[MATERIAL SHOWN]

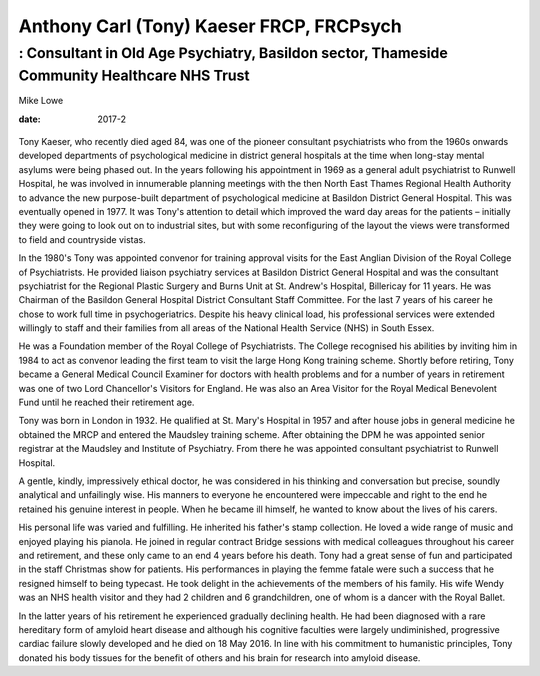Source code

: =========================================
Anthony Carl (Tony) Kaeser FRCP, FRCPsych
=========================================
---------------------------------------------------------------------------------------------
: Consultant in Old Age Psychiatry, Basildon sector, Thameside Community Healthcare NHS Trust
---------------------------------------------------------------------------------------------



Mike Lowe

:date: 2017-2


.. contents::
   :depth: 3
..

.. figure:: 58f1
   :alt: 
   :name: F1

Tony Kaeser, who recently died aged 84, was one of the pioneer
consultant psychiatrists who from the 1960s onwards developed
departments of psychological medicine in district general hospitals at
the time when long-stay mental asylums were being phased out. In the
years following his appointment in 1969 as a general adult psychiatrist
to Runwell Hospital, he was involved in innumerable planning meetings
with the then North East Thames Regional Health Authority to advance the
new purpose-built department of psychological medicine at Basildon
District General Hospital. This was eventually opened in 1977. It was
Tony's attention to detail which improved the ward day areas for the
patients – initially they were going to look out on to industrial sites,
but with some reconfiguring of the layout the views were transformed to
field and countryside vistas.

In the 1980's Tony was appointed convenor for training approval visits
for the East Anglian Division of the Royal College of Psychiatrists. He
provided liaison psychiatry services at Basildon District General
Hospital and was the consultant psychiatrist for the Regional Plastic
Surgery and Burns Unit at St. Andrew's Hospital, Billericay for 11
years. He was Chairman of the Basildon General Hospital District
Consultant Staff Committee. For the last 7 years of his career he chose
to work full time in psychogeriatrics. Despite his heavy clinical load,
his professional services were extended willingly to staff and their
families from all areas of the National Health Service (NHS) in South
Essex.

He was a Foundation member of the Royal College of Psychiatrists. The
College recognised his abilities by inviting him in 1984 to act as
convenor leading the first team to visit the large Hong Kong training
scheme. Shortly before retiring, Tony became a General Medical Council
Examiner for doctors with health problems and for a number of years in
retirement was one of two Lord Chancellor's Visitors for England. He was
also an Area Visitor for the Royal Medical Benevolent Fund until he
reached their retirement age.

Tony was born in London in 1932. He qualified at St. Mary's Hospital in
1957 and after house jobs in general medicine he obtained the MRCP and
entered the Maudsley training scheme. After obtaining the DPM he was
appointed senior registrar at the Maudsley and Institute of Psychiatry.
From there he was appointed consultant psychiatrist to Runwell Hospital.

A gentle, kindly, impressively ethical doctor, he was considered in his
thinking and conversation but precise, soundly analytical and
unfailingly wise. His manners to everyone he encountered were impeccable
and right to the end he retained his genuine interest in people. When he
became ill himself, he wanted to know about the lives of his carers.

His personal life was varied and fulfilling. He inherited his father's
stamp collection. He loved a wide range of music and enjoyed playing his
pianola. He joined in regular contract Bridge sessions with medical
colleagues throughout his career and retirement, and these only came to
an end 4 years before his death. Tony had a great sense of fun and
participated in the staff Christmas show for patients. His performances
in playing the femme fatale were such a success that he resigned himself
to being typecast. He took delight in the achievements of the members of
his family. His wife Wendy was an NHS health visitor and they had 2
children and 6 grandchildren, one of whom is a dancer with the Royal
Ballet.

In the latter years of his retirement he experienced gradually declining
health. He had been diagnosed with a rare hereditary form of amyloid
heart disease and although his cognitive faculties were largely
undiminished, progressive cardiac failure slowly developed and he died
on 18 May 2016. In line with his commitment to humanistic principles,
Tony donated his body tissues for the benefit of others and his brain
for research into amyloid disease.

[/MATERIAL SHOWN]

All lines above that hold the string "appointed" should be copied.

In the 1980's Tony was appointed convenor for training approval visits
appointed senior registrar at the Maudsley and Institute of Psychiatry.
From there he was appointed consultant psychiatrist to Runwell Hospital.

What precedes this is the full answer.